Problem:
Output every entry exactly as written.

Saved data entries:
====

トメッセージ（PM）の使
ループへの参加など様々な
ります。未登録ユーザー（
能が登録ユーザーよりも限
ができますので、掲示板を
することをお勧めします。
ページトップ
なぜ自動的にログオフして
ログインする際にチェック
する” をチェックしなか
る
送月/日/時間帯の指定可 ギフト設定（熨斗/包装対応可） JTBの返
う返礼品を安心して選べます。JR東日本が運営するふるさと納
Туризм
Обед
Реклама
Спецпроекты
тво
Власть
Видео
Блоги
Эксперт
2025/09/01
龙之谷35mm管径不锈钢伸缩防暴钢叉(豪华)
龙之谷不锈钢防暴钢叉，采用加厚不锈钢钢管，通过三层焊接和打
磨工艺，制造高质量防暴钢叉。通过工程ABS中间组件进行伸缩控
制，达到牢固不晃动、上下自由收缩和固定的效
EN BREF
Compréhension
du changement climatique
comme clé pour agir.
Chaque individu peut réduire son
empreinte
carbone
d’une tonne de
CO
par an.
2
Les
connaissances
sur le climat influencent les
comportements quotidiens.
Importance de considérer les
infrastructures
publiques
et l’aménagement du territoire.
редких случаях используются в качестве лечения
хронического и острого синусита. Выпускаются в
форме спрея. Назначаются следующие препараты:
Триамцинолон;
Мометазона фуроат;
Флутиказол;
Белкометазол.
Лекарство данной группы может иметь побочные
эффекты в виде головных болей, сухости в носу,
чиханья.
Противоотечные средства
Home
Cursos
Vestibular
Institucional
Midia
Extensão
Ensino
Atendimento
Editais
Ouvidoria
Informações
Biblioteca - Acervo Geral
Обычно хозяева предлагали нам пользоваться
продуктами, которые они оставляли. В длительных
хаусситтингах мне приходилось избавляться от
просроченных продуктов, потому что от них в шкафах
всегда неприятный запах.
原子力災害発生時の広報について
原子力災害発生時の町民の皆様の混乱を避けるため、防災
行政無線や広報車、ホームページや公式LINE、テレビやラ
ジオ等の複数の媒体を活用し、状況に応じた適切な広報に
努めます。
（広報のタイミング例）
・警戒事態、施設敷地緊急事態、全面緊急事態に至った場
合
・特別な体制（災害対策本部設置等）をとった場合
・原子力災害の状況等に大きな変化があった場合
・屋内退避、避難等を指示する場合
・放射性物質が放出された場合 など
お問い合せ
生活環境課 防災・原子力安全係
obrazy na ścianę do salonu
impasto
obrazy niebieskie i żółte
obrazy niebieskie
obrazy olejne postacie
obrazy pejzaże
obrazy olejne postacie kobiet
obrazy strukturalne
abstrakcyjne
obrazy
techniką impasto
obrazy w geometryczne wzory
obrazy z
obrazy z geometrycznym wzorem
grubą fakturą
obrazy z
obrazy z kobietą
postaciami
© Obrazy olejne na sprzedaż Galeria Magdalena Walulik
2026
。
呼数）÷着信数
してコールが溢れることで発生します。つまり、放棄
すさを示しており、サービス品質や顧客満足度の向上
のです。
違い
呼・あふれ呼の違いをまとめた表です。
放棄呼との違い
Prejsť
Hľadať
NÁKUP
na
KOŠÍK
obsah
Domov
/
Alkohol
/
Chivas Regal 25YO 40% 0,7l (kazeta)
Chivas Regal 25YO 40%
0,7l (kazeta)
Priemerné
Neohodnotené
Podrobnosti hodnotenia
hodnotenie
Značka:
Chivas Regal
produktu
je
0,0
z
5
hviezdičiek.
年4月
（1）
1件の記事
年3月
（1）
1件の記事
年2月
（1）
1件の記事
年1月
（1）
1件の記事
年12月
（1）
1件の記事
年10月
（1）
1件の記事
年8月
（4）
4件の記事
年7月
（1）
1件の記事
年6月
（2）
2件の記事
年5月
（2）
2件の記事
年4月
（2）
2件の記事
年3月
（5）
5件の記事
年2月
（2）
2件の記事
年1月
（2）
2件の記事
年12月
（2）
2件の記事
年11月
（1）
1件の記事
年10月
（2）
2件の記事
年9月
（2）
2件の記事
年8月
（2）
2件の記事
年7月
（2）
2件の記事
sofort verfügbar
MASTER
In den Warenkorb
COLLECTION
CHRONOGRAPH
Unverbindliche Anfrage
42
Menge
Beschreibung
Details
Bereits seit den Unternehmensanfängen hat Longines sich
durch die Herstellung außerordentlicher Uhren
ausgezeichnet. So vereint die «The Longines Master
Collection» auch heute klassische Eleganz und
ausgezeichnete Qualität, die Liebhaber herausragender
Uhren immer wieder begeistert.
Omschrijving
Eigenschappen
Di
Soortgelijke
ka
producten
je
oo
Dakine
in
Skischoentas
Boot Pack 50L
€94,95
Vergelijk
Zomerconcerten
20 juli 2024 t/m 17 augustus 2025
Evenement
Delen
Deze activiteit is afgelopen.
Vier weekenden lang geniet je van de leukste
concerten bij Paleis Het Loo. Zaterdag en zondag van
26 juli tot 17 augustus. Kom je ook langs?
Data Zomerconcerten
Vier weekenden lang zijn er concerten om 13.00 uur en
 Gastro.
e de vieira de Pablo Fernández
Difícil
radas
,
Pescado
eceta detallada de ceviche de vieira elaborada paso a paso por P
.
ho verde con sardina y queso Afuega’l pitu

====

Your solution:
トメッセージ（PM）の使
ループへの参加など様々な
ります。未登録ユーザー（
能が登録ユーザーよりも限
ができますので、掲示板を
することをお勧めします。
ページトップ
なぜ自動的にログオフして
ログインする際にチェック
する” をチェックしなか
る
送月/日/時間帯の指定可 ギフト設定（熨斗/包装対応可） JTBの返
う返礼品を安心して選べます。JR東日本が運営するふるさと納
Туризм
Обед
Реклама
Спецпроекты
тво
Власть
Видео
Блоги
Эксперт
2025/09/01
龙之谷35mm管径不锈钢伸缩防暴钢叉(豪华)
龙之谷不锈钢防暴钢叉，采用加厚不锈钢钢管，通过三层焊接和打
磨工艺，制造高质量防暴钢叉。通过工程ABS中间组件进行伸缩控
制，达到牢固不晃动、上下自由收缩和固定的效
EN BREF
Compréhension
du changement climatique
comme clé pour agir.
Chaque individu peut réduire son
empreinte
carbone
d’une tonne de
CO
par an.
2
Les
connaissances
sur le climat influencent les
comportements quotidiens.
Importance de considérer les
infrastructures
publiques
et l’aménagement du territoire.
редких случаях используются в качестве лечения
хронического и острого синусита. Выпускаются в
форме спрея. Назначаются следующие препараты:
Триамцинолон;
Мометазона фуроат;
Флутиказол;
Белкометазол.
Лекарство данной группы может иметь побочные
эффекты в виде головных болей, сухости в носу,
чиханья.
Противоотечные средства
Home
Cursos
Vestibular
Institucional
Midia
Extensão
Ensino
Atendimento
Editais
Ouvidoria
Informações
Biblioteca - Acervo Geral
Обычно хозяева предлагали нам пользоваться
продуктами, которые они оставляли. В длительных
хаусситтингах мне приходилось избавляться от
просроченных продуктов, потому что от них в шкафах
всегда неприятный запах.
原子力災害発生時の広報について
原子力災害発生時の町民の皆様の混乱を避けるため、防災
行政無線や広報車、ホームページや公式LINE、テレビやラ
ジオ等の複数の媒体を活用し、状況に応じた適切な広報に
努めます。
（広報のタイミング例）
・警戒事態、施設敷地緊急事態、全面緊急事態に至った場
合
・特別な体制（災害対策本部設置等）をとった場合
・原子力災害の状況等に大きな変化があった場合
・屋内退避、避難等を指示する場合
・放射性物質が放出された場合 など
お問い合せ
生活環境課 防災・原子力安全係
obrazy na ścianę do salonu
impasto
obrazy niebieskie i żółte
obrazy niebieskie
obrazy olejne postacie
obrazy pejzaże
obrazy olejne postacie kobiet
obrazy strukturalne
abstrakcyjne
obrazy
techniką impasto
obrazy w geometryczne wzory
obrazy z
obrazy z geometrycznym wzorem
grubą fakturą
obrazy z
obrazy z kobietą
postaciami
© Obrazy olejne na sprzedaż Galeria Magdalena Walulik
2026
。
呼数）÷着信数
してコールが溢れることで発生します。つまり、放棄
すさを示しており、サービス品質や顧客満足度の向上
のです。
違い
呼・あふれ呼の違いをまとめた表です。
放棄呼との違い
Prejsť
Hľadať
NÁKUP
na
KOŠÍK
obsah
Domov
/
Alkohol
/
Chivas Regal 25YO 40% 0,7l (kazeta)
Chivas Regal 25YO 40%
0,7l (kazeta)
Priemerné
Neohodnotené
Podrobnosti hodnotenia
hodnotenie
Značka:
Chivas Regal
produktu
je
0,0
z
5
hviezdičiek.
年4月
（1）
1件の記事
年3月
（1）
1件の記事
年2月
（1）
1件の記事
年1月
（1）
1件の記事
年12月
（1）
1件の記事
年10月
（1）
1件の記事
年8月
（4）
4件の記事
年7月
（1）
1件の記事
年6月
（2）
2件の記事
年5月
（2）
2件の記事
年4月
（2）
2件の記事
年3月
（5）
5件の記事
年2月
（2）
2件の記事
年1月
（2）
2件の記事
年12月
（2）
2件の記事
年11月
（1）
1件の記事
年10月
（2）
2件の記事
年9月
（2）
2件の記事
年8月
（2）
2件の記事
年7月
（2）
2件の記事
sofort verfügbar
MASTER
In den Warenkorb
COLLECTION
CHRONOGRAPH
Unverbindliche Anfrage
42
Menge
Beschreibung
Details
Bereits seit den Unternehmensanfängen hat Longines sich
durch die Herstellung außerordentlicher Uhren
ausgezeichnet. So vereint die «The Longines Master
Collection» auch heute klassische Eleganz und
ausgezeichnete Qualität, die Liebhaber herausragender
Uhren immer wieder begeistert.
Omschrijving
Eigenschappen
Di
Soortgelijke
ka
producten
je
oo
Dakine
in
Skischoentas
Boot Pack 50L
€94,95
Vergelijk
Zomerconcerten
20 juli 2024 t/m 17 augustus 2025
Evenement
Delen
Deze activiteit is afgelopen.
Vier weekenden lang geniet je van de leukste
concerten bij Paleis Het Loo. Zaterdag en zondag van
26 juli tot 17 augustus. Kom je ook langs?
Data Zomerconcerten
Vier weekenden lang zijn er concerten om 13.00 uur en
 Gastro.
e de vieira de Pablo Fernández
Difícil
radas
,
Pescado
eceta detallada de ceviche de vieira elaborada paso a paso por P
.
ho verde con sardina y queso Afuega’l pitu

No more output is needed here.